Film exhibition technology has matured and evolved since Edison Laboratories invented the technology a century ago. The basic concepts are still similar. In the early 2000s, the movie industry began switching from celluloid-based projection to digital projection. Digital projection has advantages and disadvantages.
What is Digital Cinema?
Author Lev Manovich defines digital cinema as "live action material + painting + image processing + compositing + 2-D computer animation + 3-D computer animation." Live action material is filmed digitally, and then downloaded to a computer where image processing, compositing and editing are completed with digital sound created in a separate file or CD. The movie is then ready for distribution and projected onto the screen using a digital projector.
Advantages of Digital Projectors
Analogue films need to be "made up" by connecting the reels that come in film canisters from the movie studio. A skilled projectionist takes about an hour to assemble one film, whereas digital films need only the click of a button or two to accomplish the same task. Fewer projectionists are needed to run the same number of screens in a multiplex. Studios ship analogue films in canisters to theatres, incurring large shipping costs. Digital projectors circumvent that because the file is downloaded the night before it is scheduled to play for next to no cost.
With a digital film, the 1,000th showing is as good as the first showing. This isn't always the case with analogue films, which can have scratches, breaks or other flaws. Files can become corrupted and computers can malfunction, but the quality is always exactly the same with digital.
Digital projectors also allow the exhibitor to show alternative content to films -- events such as concerts, sporting events or even opera. Digital projectors also offer anti-piracy protection. Digital cinema offers the ability to show 3-D movies. Analogue films have been made in 3-D, but they do not match the sophistication of 3-D technology.
Disadvantages of Digital Projectors
The biggest stumbling block of digital projectors is cost. In early 2011, installation of digital projectors cost between £32,500 to £97,500 per auditorium. Retrofitting a multiplex with 12 screens could cost anywhere from half a million to £1.3 million. Digital is more expensive to operate on a daily basis because digital projectors use twice as much energy to operate and require larger lamps for projection that burn out quicker.

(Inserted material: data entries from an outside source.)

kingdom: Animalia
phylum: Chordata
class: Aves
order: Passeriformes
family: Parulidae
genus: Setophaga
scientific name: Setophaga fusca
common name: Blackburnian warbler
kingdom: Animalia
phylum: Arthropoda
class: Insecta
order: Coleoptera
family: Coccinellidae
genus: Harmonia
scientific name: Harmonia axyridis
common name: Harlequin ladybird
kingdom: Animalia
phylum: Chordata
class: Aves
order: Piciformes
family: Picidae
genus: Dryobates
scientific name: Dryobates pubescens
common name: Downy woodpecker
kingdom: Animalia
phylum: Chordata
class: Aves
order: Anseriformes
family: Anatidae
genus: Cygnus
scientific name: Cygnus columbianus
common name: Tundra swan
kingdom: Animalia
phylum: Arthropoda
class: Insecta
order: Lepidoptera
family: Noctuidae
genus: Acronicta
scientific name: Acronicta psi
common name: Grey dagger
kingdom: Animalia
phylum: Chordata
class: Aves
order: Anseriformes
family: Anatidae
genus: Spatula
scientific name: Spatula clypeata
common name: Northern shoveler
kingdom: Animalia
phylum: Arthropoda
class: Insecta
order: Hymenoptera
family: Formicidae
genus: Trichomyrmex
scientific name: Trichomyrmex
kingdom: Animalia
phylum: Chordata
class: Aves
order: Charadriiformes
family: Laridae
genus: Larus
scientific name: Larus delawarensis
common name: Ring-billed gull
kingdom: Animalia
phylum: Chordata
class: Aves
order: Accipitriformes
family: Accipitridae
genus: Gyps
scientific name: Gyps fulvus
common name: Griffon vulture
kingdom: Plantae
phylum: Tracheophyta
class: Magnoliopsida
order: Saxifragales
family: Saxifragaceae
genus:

Each digital projector also needs its own dedicated phone line, so that it can update content, encryption and other information on a regular basis.
Maintenance and Repair Issues
For theatres in smaller cities and towns, maintenance and repair can be a major issue. In most theatres, staff is usually skilled enough to effect repairs if a projector malfunctions. However, digital projectors can only be repaired and maintained by studio-certified companies. This increases costs and may even lead to dark screens if a repairman cannot get to the theatre quickly enough, a potential issue in rural areas.